Your goal
Go through the records and copy each line where the string "wrist" occurs.

Records for this task
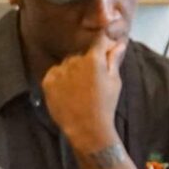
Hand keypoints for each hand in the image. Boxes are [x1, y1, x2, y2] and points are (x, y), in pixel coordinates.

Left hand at [41, 32, 127, 150]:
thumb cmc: (105, 105)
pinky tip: (69, 93)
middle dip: (87, 62)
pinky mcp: (48, 81)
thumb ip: (114, 59)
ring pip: (67, 64)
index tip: (106, 46)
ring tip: (80, 89)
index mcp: (94, 59)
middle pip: (81, 54)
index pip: (99, 39)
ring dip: (73, 71)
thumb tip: (120, 43)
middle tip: (93, 80)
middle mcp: (74, 60)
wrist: (86, 128)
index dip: (103, 42)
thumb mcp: (114, 82)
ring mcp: (59, 71)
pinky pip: (55, 73)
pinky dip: (61, 80)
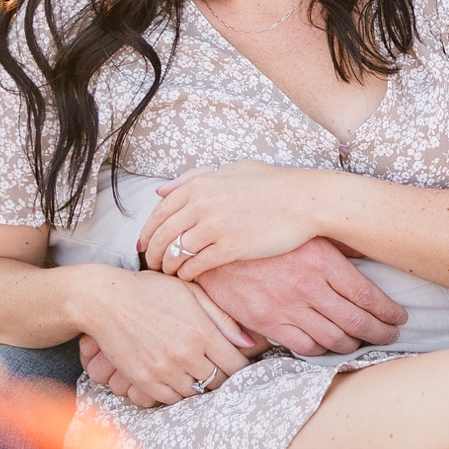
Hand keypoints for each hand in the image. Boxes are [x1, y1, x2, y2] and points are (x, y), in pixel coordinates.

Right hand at [73, 269, 254, 407]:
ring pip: (197, 394)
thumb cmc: (150, 291)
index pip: (237, 366)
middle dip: (223, 376)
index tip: (238, 362)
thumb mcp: (190, 293)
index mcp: (201, 332)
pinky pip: (172, 400)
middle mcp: (186, 355)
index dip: (242, 367)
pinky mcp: (144, 381)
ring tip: (196, 371)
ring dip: (200, 385)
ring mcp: (164, 371)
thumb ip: (222, 318)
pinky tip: (177, 377)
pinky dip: (178, 392)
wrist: (105, 301)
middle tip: (219, 367)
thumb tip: (249, 343)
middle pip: (219, 383)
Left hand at [139, 162, 335, 279]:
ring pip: (177, 252)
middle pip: (163, 234)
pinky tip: (188, 277)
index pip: (159, 212)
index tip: (144, 246)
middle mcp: (202, 204)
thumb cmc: (271, 184)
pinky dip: (187, 273)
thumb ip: (192, 178)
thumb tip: (160, 191)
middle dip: (153, 254)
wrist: (304, 200)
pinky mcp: (231, 247)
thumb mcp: (230, 171)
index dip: (147, 233)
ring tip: (170, 273)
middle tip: (152, 265)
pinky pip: (197, 265)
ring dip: (169, 266)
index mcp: (199, 184)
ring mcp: (215, 226)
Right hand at [197, 241, 407, 355]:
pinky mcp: (269, 323)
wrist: (211, 247)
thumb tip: (364, 257)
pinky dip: (324, 351)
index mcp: (321, 259)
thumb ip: (332, 248)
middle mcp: (309, 285)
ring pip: (335, 338)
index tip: (398, 317)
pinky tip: (331, 346)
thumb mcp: (301, 233)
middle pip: (358, 321)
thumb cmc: (261, 235)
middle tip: (392, 334)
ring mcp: (289, 307)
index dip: (389, 312)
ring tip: (366, 342)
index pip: (368, 295)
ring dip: (356, 344)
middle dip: (381, 332)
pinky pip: (306, 346)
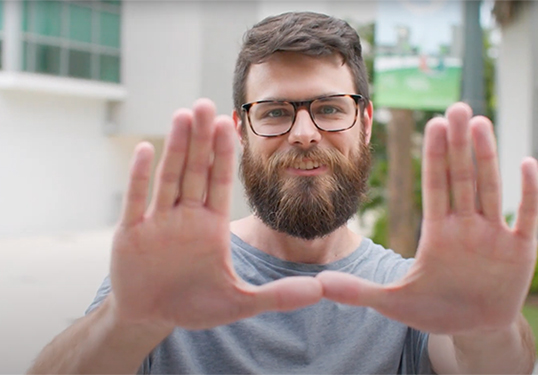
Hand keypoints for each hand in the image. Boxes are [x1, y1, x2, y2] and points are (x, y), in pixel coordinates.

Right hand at [110, 99, 321, 330]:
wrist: (152, 317)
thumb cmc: (194, 305)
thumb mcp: (240, 303)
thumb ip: (279, 295)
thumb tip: (321, 291)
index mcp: (211, 225)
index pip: (220, 181)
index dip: (224, 153)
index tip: (230, 123)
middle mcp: (186, 216)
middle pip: (195, 170)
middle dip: (201, 139)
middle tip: (207, 104)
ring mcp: (158, 222)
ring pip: (168, 177)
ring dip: (175, 147)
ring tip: (183, 114)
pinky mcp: (131, 234)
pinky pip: (137, 200)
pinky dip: (140, 176)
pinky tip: (146, 149)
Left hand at [318, 103, 537, 333]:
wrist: (474, 329)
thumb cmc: (434, 310)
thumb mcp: (393, 303)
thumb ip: (357, 292)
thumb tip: (317, 284)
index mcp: (437, 232)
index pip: (435, 186)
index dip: (435, 156)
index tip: (432, 124)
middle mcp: (466, 226)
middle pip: (462, 178)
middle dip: (459, 144)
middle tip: (457, 107)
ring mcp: (494, 235)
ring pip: (491, 189)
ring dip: (488, 157)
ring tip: (482, 123)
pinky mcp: (520, 250)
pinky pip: (527, 216)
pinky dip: (529, 193)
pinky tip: (527, 163)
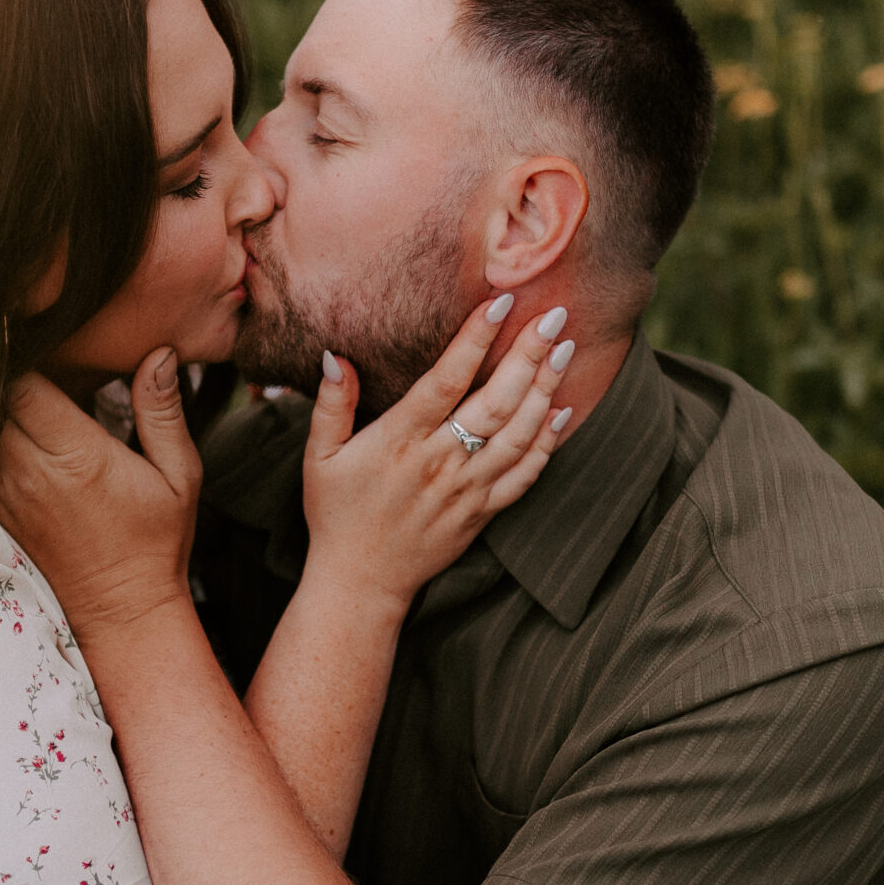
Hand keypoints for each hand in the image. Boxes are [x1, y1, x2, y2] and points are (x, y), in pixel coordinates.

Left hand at [0, 350, 200, 639]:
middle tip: (13, 356)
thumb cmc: (155, 542)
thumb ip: (163, 412)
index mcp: (79, 456)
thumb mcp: (179, 476)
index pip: (24, 384)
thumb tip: (159, 354)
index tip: (34, 341)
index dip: (22, 356)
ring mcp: (5, 498)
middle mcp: (32, 475)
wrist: (122, 613)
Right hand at [303, 295, 572, 607]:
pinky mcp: (482, 513)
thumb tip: (337, 356)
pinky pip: (524, 476)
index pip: (446, 380)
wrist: (360, 582)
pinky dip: (547, 444)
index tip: (501, 302)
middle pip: (495, 402)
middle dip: (528, 355)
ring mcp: (466, 489)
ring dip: (546, 390)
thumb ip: (331, 404)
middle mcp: (439, 462)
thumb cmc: (337, 513)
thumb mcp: (319, 456)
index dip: (475, 339)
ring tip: (564, 350)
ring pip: (518, 435)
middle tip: (555, 315)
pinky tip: (563, 412)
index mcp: (399, 441)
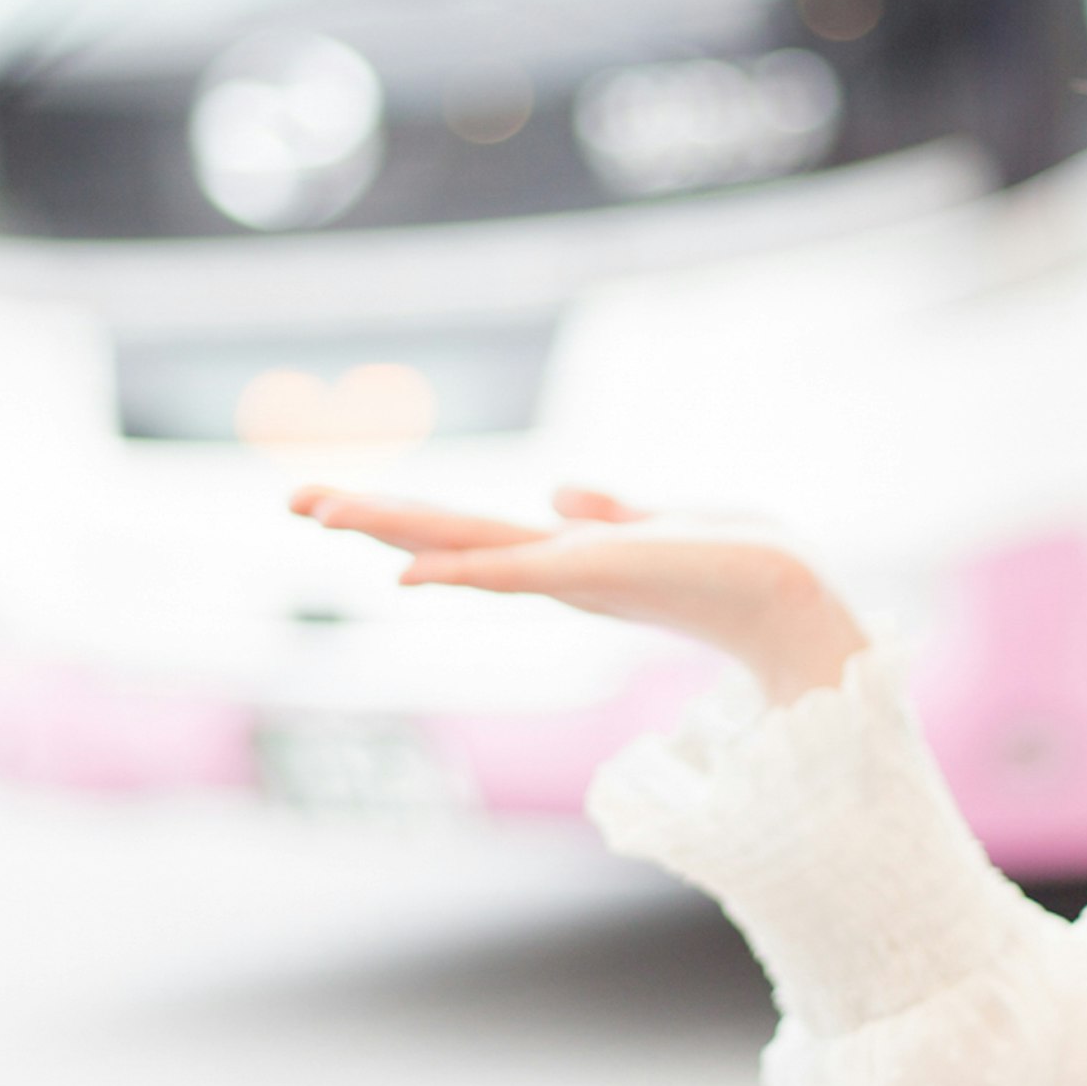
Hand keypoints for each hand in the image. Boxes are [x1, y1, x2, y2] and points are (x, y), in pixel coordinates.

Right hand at [286, 482, 870, 706]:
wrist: (794, 596)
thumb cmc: (739, 566)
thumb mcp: (660, 526)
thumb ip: (607, 512)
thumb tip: (556, 489)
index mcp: (563, 559)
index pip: (466, 533)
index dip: (404, 518)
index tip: (338, 503)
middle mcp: (553, 572)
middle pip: (443, 539)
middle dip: (369, 517)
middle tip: (292, 498)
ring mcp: (567, 578)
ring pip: (459, 550)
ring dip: (389, 530)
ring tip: (318, 510)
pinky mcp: (594, 578)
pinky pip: (512, 576)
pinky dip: (459, 576)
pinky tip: (405, 575)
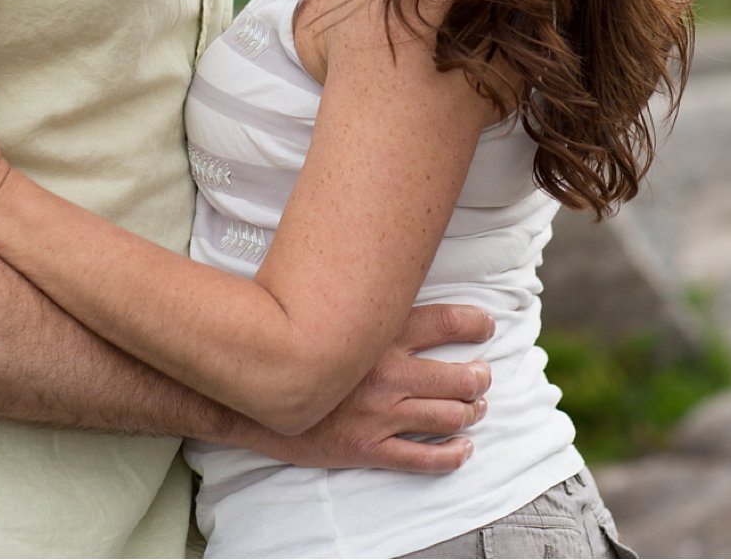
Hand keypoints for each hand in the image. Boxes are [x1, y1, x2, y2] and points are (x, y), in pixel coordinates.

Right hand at [245, 302, 493, 473]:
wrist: (245, 396)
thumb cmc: (279, 344)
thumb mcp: (316, 309)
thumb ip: (350, 298)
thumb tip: (371, 271)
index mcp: (376, 336)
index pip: (444, 322)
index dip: (473, 323)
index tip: (486, 325)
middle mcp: (386, 375)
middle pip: (457, 378)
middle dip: (478, 378)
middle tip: (482, 377)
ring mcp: (378, 415)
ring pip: (447, 417)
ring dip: (470, 413)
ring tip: (475, 409)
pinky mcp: (366, 448)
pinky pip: (424, 458)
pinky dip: (452, 455)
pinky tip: (463, 449)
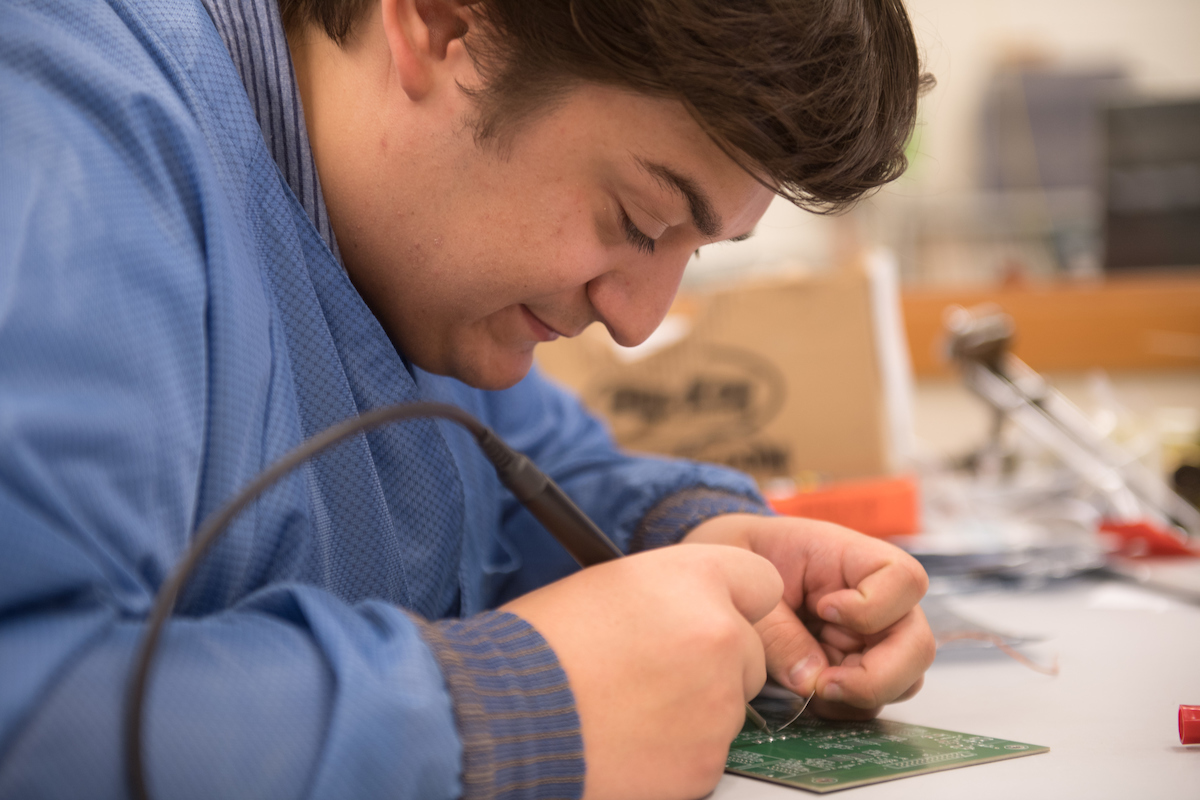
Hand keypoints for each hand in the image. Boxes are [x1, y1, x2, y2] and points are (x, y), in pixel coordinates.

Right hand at [501, 544, 781, 799]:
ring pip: (730, 704)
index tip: (717, 614)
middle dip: (716, 661)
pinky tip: (630, 736)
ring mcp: (718, 704)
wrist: (501, 716)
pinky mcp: (705, 761)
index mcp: (695, 579)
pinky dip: (678, 748)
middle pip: (750, 650)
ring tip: (629, 703)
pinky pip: (707, 750)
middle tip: (656, 668)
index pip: (760, 582)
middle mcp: (720, 636)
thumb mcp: (610, 584)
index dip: (734, 601)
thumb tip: (696, 606)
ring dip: (695, 706)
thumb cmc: (538, 646)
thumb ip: (672, 590)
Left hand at [682, 514, 934, 720]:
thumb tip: (811, 681)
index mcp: (855, 559)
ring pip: (904, 679)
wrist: (733, 568)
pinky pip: (872, 698)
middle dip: (877, 675)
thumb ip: (779, 632)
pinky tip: (810, 694)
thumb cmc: (747, 560)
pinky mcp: (856, 665)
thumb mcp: (754, 585)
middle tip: (824, 683)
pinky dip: (845, 706)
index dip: (873, 606)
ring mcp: (872, 637)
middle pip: (917, 643)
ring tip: (811, 688)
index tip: (823, 610)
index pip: (903, 579)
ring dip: (860, 695)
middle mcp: (879, 601)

Written response
wrist: (86, 128)
wrist: (105, 301)
wrist: (304, 200)
wrist: (211, 247)
wrist: (152, 317)
wrist: (474, 329)
wrist: (122, 613)
wrist: (360, 582)
wrist: (794, 596)
wrist: (245, 396)
wrist: (501, 716)
wrist: (733, 568)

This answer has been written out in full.